There is no category of news story that undermines your true understanding of events than opinion polls.  Political junkies, of whom I used to be one, study these with great interest.  Small changes in the figures are talked over, analysed and discussed.  Whether a particular politician is doing well or badly is often debated purely in terms of how well he is perceived to be doing in the polls.   But how much do they really tell us?  When I look at polls in the UK (please excuse my UK bias here) over the last 40 years it is interesting just how little they really tell us.  At any point in that period I would probably be able to give you a pretty good estimate of the standing of the two main parties in the polls, and most of the time of the minor parties as well.  But really there have only been a few occasions when the polls have shifted.  Labour lost a huge chunk of its support to the centre party when some of its MPs changed party in the early eighties.  For the next 15 years Tory support was pretty solid and they won all the elections.  In 1992 the Pound was forced out of the exchange rate mechanism and Tory support took a huge dive, within days.  It stayed low until 2007.  In 2007 Gordon Brown took over from Tony Bair as leader of the Labour party.  This had no effect until the party conference of that year where he hinted that he was about to call an election and then did not do so.  This simple enough bit of political gamesmanship seems to have really cheesed people off and Labour's poll rating plummeted almost overnight.   It hasn't recovered yet.

Or has it?  The most recent polls have shown a sudden drop in Tory support following the budget.  This is just the pattern that I have seen before.  Something triggers off people to consider their political allegiance.   This is leads to a large and very rapid change in the poll numbers.

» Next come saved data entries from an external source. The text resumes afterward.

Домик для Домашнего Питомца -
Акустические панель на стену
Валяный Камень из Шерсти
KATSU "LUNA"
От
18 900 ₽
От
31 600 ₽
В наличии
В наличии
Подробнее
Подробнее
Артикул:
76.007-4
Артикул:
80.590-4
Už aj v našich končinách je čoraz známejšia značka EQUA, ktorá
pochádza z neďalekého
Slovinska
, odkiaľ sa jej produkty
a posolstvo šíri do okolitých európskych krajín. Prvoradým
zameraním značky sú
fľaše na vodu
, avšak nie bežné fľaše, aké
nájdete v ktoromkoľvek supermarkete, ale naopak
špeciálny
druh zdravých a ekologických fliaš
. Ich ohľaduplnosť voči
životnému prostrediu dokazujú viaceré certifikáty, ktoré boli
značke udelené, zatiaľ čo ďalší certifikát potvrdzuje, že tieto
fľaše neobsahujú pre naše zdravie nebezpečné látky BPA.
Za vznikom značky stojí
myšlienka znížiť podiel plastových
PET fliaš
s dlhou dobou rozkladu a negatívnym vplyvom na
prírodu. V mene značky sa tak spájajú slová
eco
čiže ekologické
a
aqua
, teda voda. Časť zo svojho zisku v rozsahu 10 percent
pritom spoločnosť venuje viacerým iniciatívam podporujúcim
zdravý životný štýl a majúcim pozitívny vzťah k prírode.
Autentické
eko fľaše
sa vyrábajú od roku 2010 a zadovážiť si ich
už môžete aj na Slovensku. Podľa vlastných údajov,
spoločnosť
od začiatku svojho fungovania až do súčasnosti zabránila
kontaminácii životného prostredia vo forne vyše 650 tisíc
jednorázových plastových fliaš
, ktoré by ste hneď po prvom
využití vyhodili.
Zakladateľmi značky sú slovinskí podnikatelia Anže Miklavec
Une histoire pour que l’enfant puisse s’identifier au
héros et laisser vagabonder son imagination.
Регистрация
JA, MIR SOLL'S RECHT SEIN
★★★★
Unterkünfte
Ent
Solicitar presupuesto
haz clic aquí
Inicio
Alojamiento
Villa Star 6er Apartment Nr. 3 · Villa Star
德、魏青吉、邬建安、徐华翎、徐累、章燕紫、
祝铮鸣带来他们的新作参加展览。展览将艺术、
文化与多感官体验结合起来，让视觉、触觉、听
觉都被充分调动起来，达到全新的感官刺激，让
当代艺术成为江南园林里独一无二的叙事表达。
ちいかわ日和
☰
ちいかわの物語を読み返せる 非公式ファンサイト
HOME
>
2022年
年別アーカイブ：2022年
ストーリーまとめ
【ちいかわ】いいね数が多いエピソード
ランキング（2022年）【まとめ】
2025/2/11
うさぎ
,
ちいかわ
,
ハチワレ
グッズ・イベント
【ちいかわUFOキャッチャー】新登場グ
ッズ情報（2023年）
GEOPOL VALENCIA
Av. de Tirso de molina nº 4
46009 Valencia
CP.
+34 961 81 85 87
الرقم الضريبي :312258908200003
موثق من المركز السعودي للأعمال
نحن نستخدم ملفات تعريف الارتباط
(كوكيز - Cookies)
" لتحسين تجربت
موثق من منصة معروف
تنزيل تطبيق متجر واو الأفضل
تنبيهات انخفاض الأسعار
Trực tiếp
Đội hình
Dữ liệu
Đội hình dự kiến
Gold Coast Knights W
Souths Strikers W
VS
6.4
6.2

Once changed, it stays changed for some time - a time measured in years.

So my prediction is that the Tories may have a real problem.  From now until the next election the media will make the poll rating the story.  Small changes and statistical variations will be pored over.  Meetings will be held by party leaders.  Initiatives will be launched.  Columns will appear in newspapers.  But none of it will make the slightest difference.